The addition of livestreaming is a natural extension of Amazon Chime SDK. In a blog post, Amazon explained that while the popularity of livestreaming has grown massively, it remains extremely difficult to send real-time video from applications to streaming platforms.
Developers are forced to use legacy products that are not suited to the task because they’re unable to scale,, or else create customized solutions, which means spending countless hours building. They also need to write tons of code for processing video, then more code for managing infrastructure, and yet more to send the video securely in the correct format to the livestreaming platform in question.
That’s no longer the case with Amazon Chime SDK’s live connector feature, according to AWS. It enables developers to create and send real-time video from a multiparty video session more easily to numerous popular streaming platforms, where it can be distributed to a global audience.

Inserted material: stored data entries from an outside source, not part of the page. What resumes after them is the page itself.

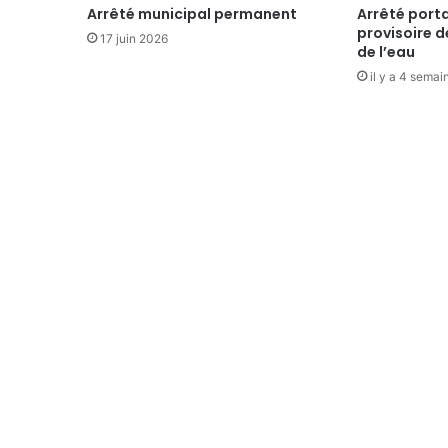
Arrêté municipal permanent
Arrêté porta
provisoire d
17 juin 2026
de l’eau
il y a 4 semai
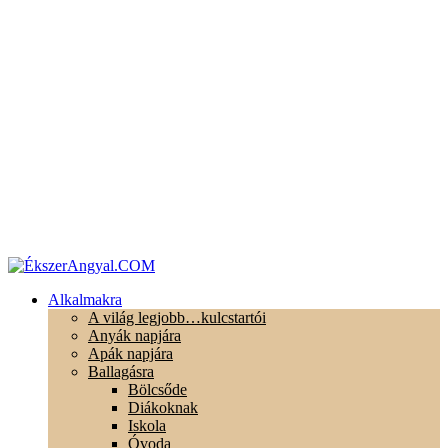
Alkalmakra
A világ legjobb…kulcstartói
Anyák napjára
Apák napjára
Ballagásra
Bölcsőde
Diákoknak
Iskola
Óvoda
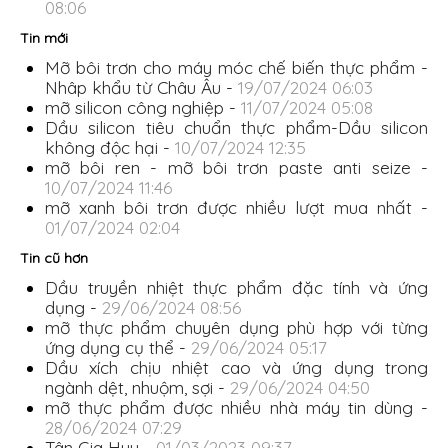
08:06
Tin mới
Mỡ bôi trơn cho máy móc chế biến thực phẩm -
Nhâp khẩu từ Châu Âu -
19/07/2024 06:03
mỡ silicon công nghiệp -
11/07/2024 05:08
Dầu silicon tiêu chuẩn thực phẩm-Dầu silicon
không độc hại -
10/07/2024 12:35
mỡ bôi ren - mỡ bôi trơn paste anti seize -
10/07/2024 11:46
mỡ xanh bôi trơn được nhiều lượt mua nhất -
01/07/2024 02:04
Tin cũ hơn
Dầu truyền nhiệt thực phẩm đặc tính và ứng
dụng -
29/06/2024 08:56
mỡ thực phẩm chuyên dụng phù hợp với từng
ứng dụng cụ thể -
29/06/2024 05:17
Dầu xích chịu nhiệt cao và ứng dụng trong
ngành dệt, nhuộm, sợi -
29/06/2024 04:50
mỡ thực phẩm được nhiều nhà máy tin dùng -
28/06/2024 07:29
Tân Gia Huy -
01/03/2023 09:37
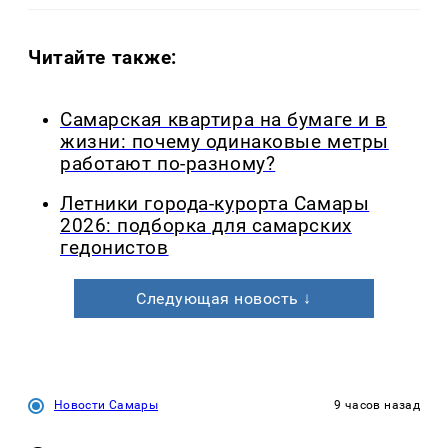
Читайте также:
Самарская квартира на бумаге и в
жизни: почему одинаковые метры
работают по-разному?
Летники города-курорта Самары
2026: подборка для самарских
гедонистов
Следующая новость ↓
Новости Самары
9 часов назад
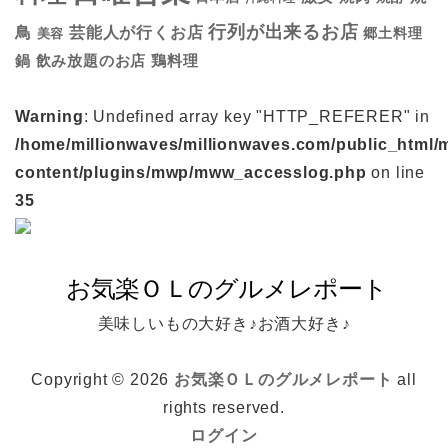
行列が出来るお店
鳥
芸能人が行くお店
美容
郷土料理
鍋
鶏料理
飲み放題のお店
Warning
: Undefined array key "HTTP_REFERER" in
/home/millionwaves/millionwaves.com/public_html/
content/plugins/mwp/mww_accesslog.php
on line
35
美味しいもの大好き♪お酒大好き♪
Copyright © 2026
お気楽ＯＬのグルメレポート
all
rights reserved.
ログイン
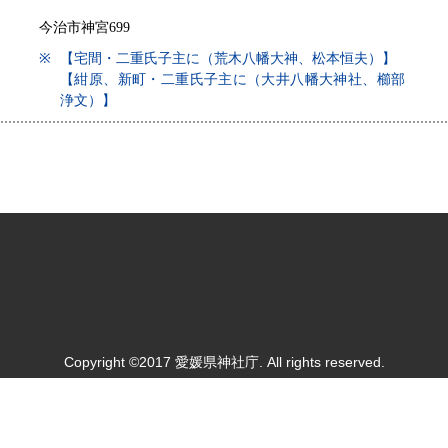
今治市神宮699
※
【宅間・二重氏子主に（荒木八幡大神、松本恒夫）】
【紺原、新町・二重氏子主に（大井八幡大神社、櫛部
浄文）】
Copyright ©2017 愛媛県神社庁. All rights reserved.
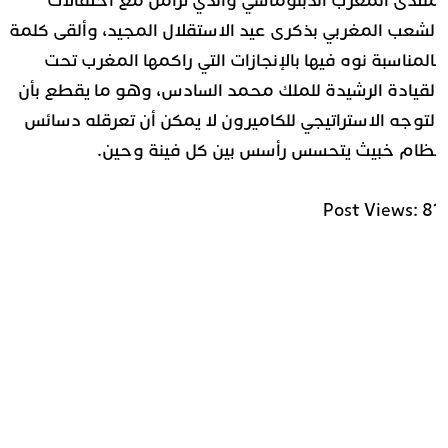
نتدى المغرب الدبلوماسي والذي تزامن مع احتفالات
لشعب المغربي بذكرى عيد الاستقلال المجيد، وألقى كلمة
المناسبة نوه فيها بالإنجازات التي راكمها المغرب تحت
لقيادة الرشيدة للملك محمد السادس، وهو ما يقطع بأن
لتوجه الاستراتيجي للكاميرون لا يمكن أن تعرقله دسائس
ظام خبيث يتحسس رأسس بين كل فينة وحين.
Post Views:
8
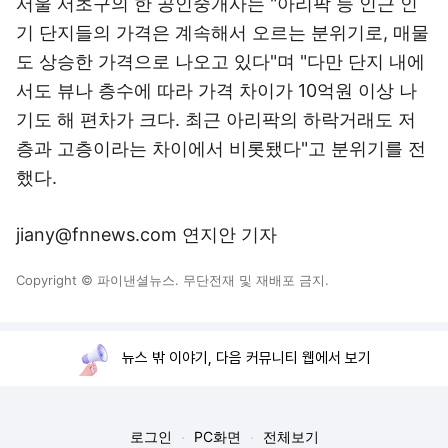
서울 서초구의 한 공인중개사는 "아리팍 등 인근 인
기 단지들의 가격은 계속해서 오르는 분위기로, 매물
도 상승한 가격으로 나오고 있다"며 "다만 단지 내에
서도 뷰나 층수에 따라 가격 차이가 10억원 이상 나
기도 해 편차가 크다. 최근 아리팍의 하락거래도 저
층과 고층이라는 차이에서 비롯됐다"고 분위기를 전
했다.
jiany@fnnews.com 연지안 기자
Copyright © 파이낸셜뉴스. 무단전재 및 재배포 금지.
뉴스 밖 이야기, 다음 커뮤니티 웹에서 보기
로그인
PC화면
전체보기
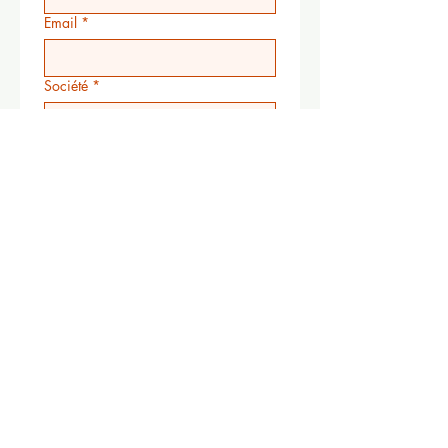
Email
*
Société
*
Téléphone
Autres information
Submit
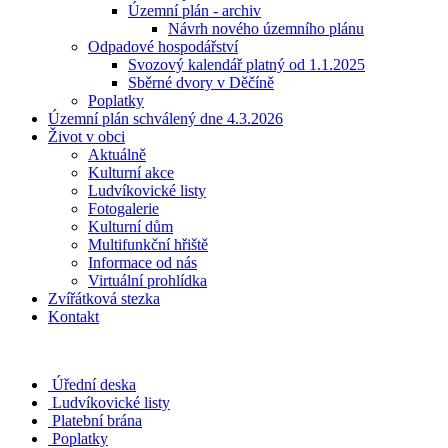
Územní plán - archiv
Návrh nového územního plánu
Odpadové hospodářství
Svozový kalendář platný od 1.1.2025
Sběrné dvory v Děčíně
Poplatky
Územní plán schválený dne 4.3.2026
Život v obci
Aktuálně
Kulturní akce
Ludvíkovické listy
Fotogalerie
Kulturní dům
Multifunkční hřiště
Informace od nás
Virtuální prohlídka
Zvířátková stezka
Kontakt
Úřední deska
Ludvíkovické listy
Platební brána
Poplatky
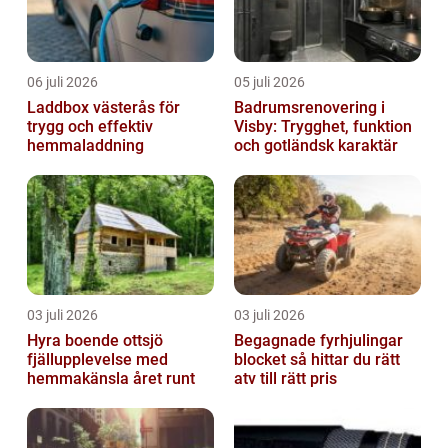
06 juli 2026
05 juli 2026
Laddbox västerås för
Badrumsrenovering i
trygg och effektiv
Visby: Trygghet, funktion
hemmaladdning
och gotländsk karaktär
03 juli 2026
03 juli 2026
Hyra boende ottsjö
Begagnade fyrhjulingar
fjällupplevelse med
blocket så hittar du rätt
hemmakänsla året runt
atv till rätt pris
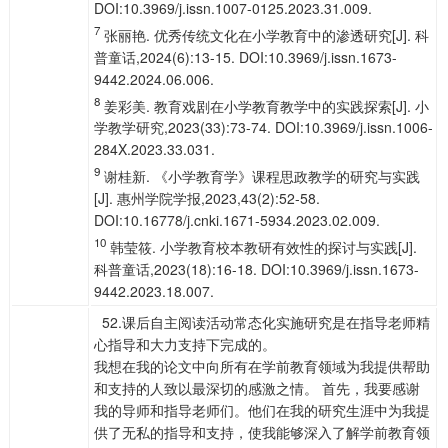
DOI:10.3969/j.issn.1007-0125.2023.31.009.
7
张丽艳. 优秀传统文化在小学教育中的渗透研究[J]. 科
普童话,2024(6):13-15. DOI:10.3969/j.issn.1673-
9442.2024.06.006.
8
姜彩美. 教育戏剧在小学教育教学中的实践探索[J]. 小
学教学研究,2023(33):73-74. DOI:10.3969/j.issn.1006-
284X.2023.33.031.
9
谢桂新. 《小学教育学》课程思政教学的研究与实践
[J]. 惠州学院学报,2023,43(2):52-58.
DOI:10.16778/j.cnki.1671-5934.2023.02.009.
10
韩莹筱. 小学教育校本教研有效性的探讨与实践[J].
科普童话,2023(18):16-18. DOI:10.3969/j.issn.1673-
9442.2023.18.007.
52.课后自主阅读活动常态化实施研究是在指导老师精
心指导和大力支持下完成的。
我想在我的论文中向所有在学前教育领域为我提供帮助
和支持的人致以最深切的感激之情。 首先，我要感谢
我的导师和指导老师们。他们在我的研究生涯中为我提
供了无私的指导和支持，使我能够深入了解学前教育领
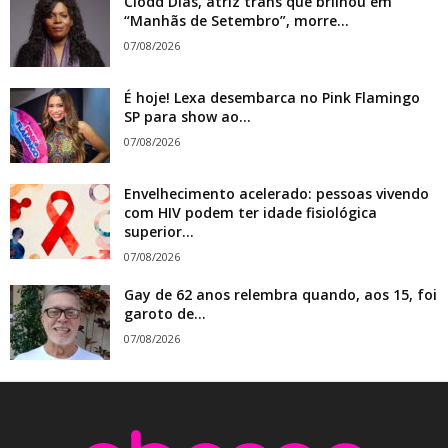
Clodd Dias, atriz trans que brilhou em
“Manhãs de Setembro”, morre...
07/08/2026
É hoje! Lexa desembarca no Pink Flamingo
SP para show ao...
07/08/2026
Envelhecimento acelerado: pessoas vivendo
com HIV podem ter idade fisiológica
superior...
07/08/2026
Gay de 62 anos relembra quando, aos 15, foi
garoto de...
07/08/2026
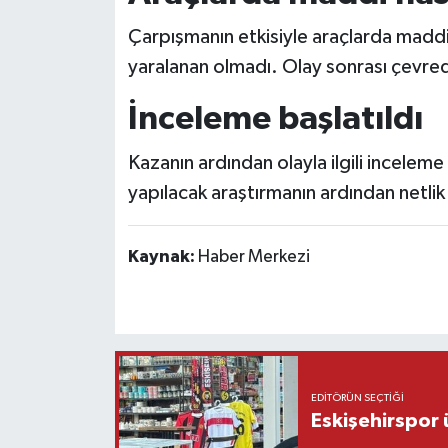
Çarpışmanın etkisiyle araçlarda madd
yaralanan olmadı. Olay sonrası çevrede
İnceleme başlatıldı
Kazanın ardından olayla ilgili inceleme
yapılacak araştırmanın ardından netli
Kaynak:
Haber Merkezi
EDITÖRÜN SEÇTIĞI
Eskişehirspor ü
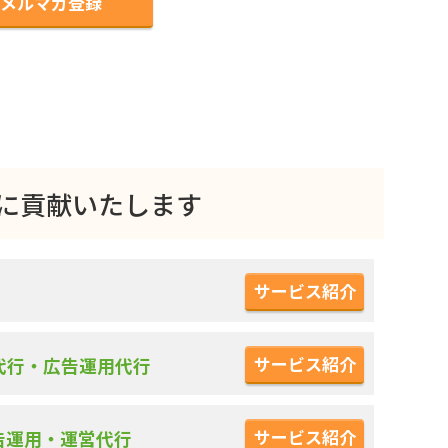
メルマガ登録
上に貢献いたします
サービス紹介
サービス紹介
営代行・広告運用代行
サービス紹介
告運用・運営代行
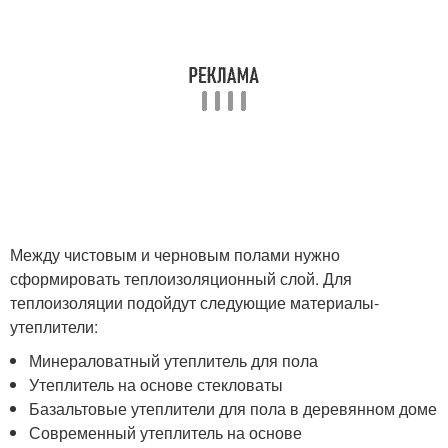
Между чистовым и черновым полами нужно
сформировать теплоизоляционный слой. Для
теплоизоляции подойдут следующие материалы-
утеплители:
Минераловатный утеплитель для пола
Утеплитель на основе стекловаты
Базальтовые утеплители для пола в деревянном доме
Современный утеплитель на основе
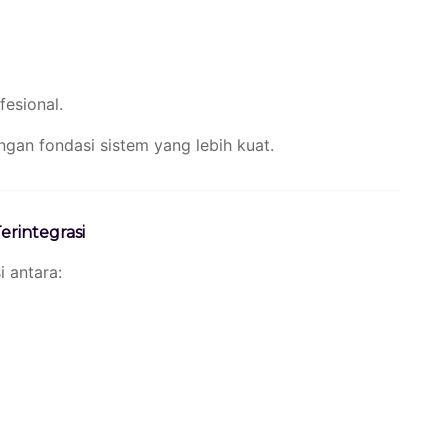
esional.
n fondasi sistem yang lebih kuat.
erintegrasi
 antara:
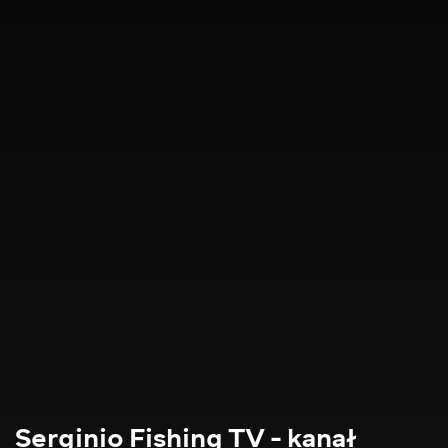
Serginio Fishing TV - kanał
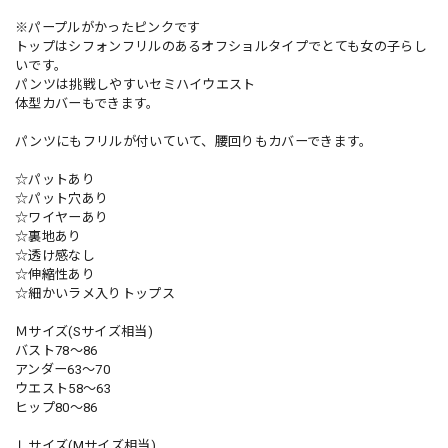
※パープルがかったピンクです
トップはシフォンフリルのあるオフショルタイプでとても女の子らし
いです。
パンツは挑戦しやすいセミハイウエスト
体型カバーもできます。
パンツにもフリルが付いていて、腰回りもカバーできます。
☆パットあり
☆パット穴あり
☆ワイヤーあり
☆裏地あり
☆透け感なし
☆伸縮性あり
☆細かいラメ入りトップス
Ｍサイズ(Sサイズ相当)
バスト78〜86
アンダー63〜70
ウエスト58〜63
ヒップ80〜86
Ｌサイズ(Mサイズ相当)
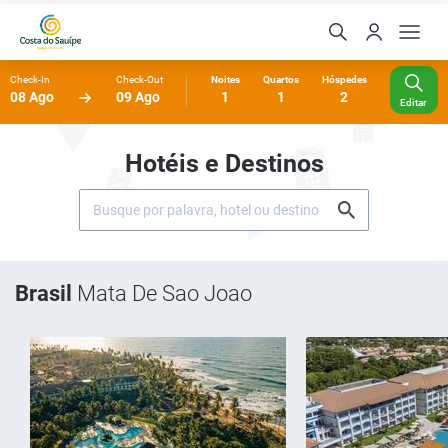
Check-In
Check-Out
Noites
Quartos
Hóspedes
08 Ago
09 Ago
1
1
2
Editar
Hotéis e Destinos
Brasil
Mata De Sao Joao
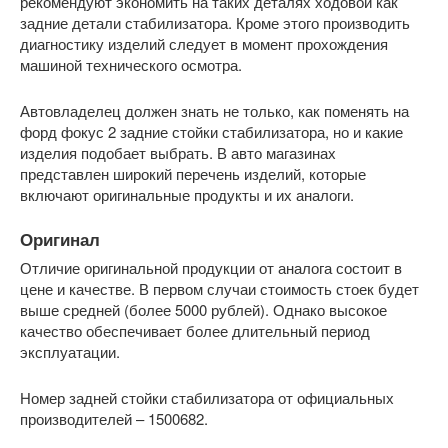
рекомендуют экономить на таких деталях ходовой как
задние детали стабилизатора. Кроме этого производить
диагностику изделий следует в момент прохождения
машиной технического осмотра.
Автовладелец должен знать не только, как поменять на
форд фокус 2 задние стойки стабилизатора, но и какие
изделия подобает выбрать. В авто магазинах
представлен широкий перечень изделий, которые
включают оригинальные продукты и их аналоги.
Оригинал
Отличие оригинальной продукции от аналога состоит в
цене и качестве. В первом случаи стоимость стоек будет
выше средней (более 5000 рублей). Однако высокое
качество обеспечивает более длительный период
эксплуатации.
Номер задней стойки стабилизатора от официальных
производителей – 1500682.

What’s more, it provides plenty of tools for developers to enhance the livestreaming experience, by formatting video layouts, choosing and combining multiple video streams into a single streaming, and through machine learning that can improve the audio and video quality. To simplify everything, video streams can be captured as a single file for video-on-demand playback, offline consumption or archiving, Amazon explained.
Amazon Chime SDK’s live connector can be used to broadcast virtual events, webinars, educational classes, fitness sessions, product demonstrations for live commerce sessions, online games, sports and more.
It also enables multiparty video sessions to be livestreamed. Developers can aggregate multiple streams into a single video stream directly within their apps. That stream uses the Real-Time Messaging Protocol Secure format that’s compatible with major streaming platforms, with the stream viewable either within the app itself or on social media platforms.
For instanc,e a developer building an application for a virtual event can use Amazon Chime SDK’s live connector along with the Amazon Interactive Video Service, making it possible to watch multiple videos of the event within that app. In addition to the live stream, a VoD file can be created once the session is over and made accessible for replays.
It’s this capability that caught the interest of the event management software provider Mice Platform Co. Ltd. “We have implemented the Amazon Chime SDK live connector so that multiple remote speakers can join and present together seamlessly, and without the need for special software,” said Mice Platform Chief Executive Tsuyoshi Suzuki.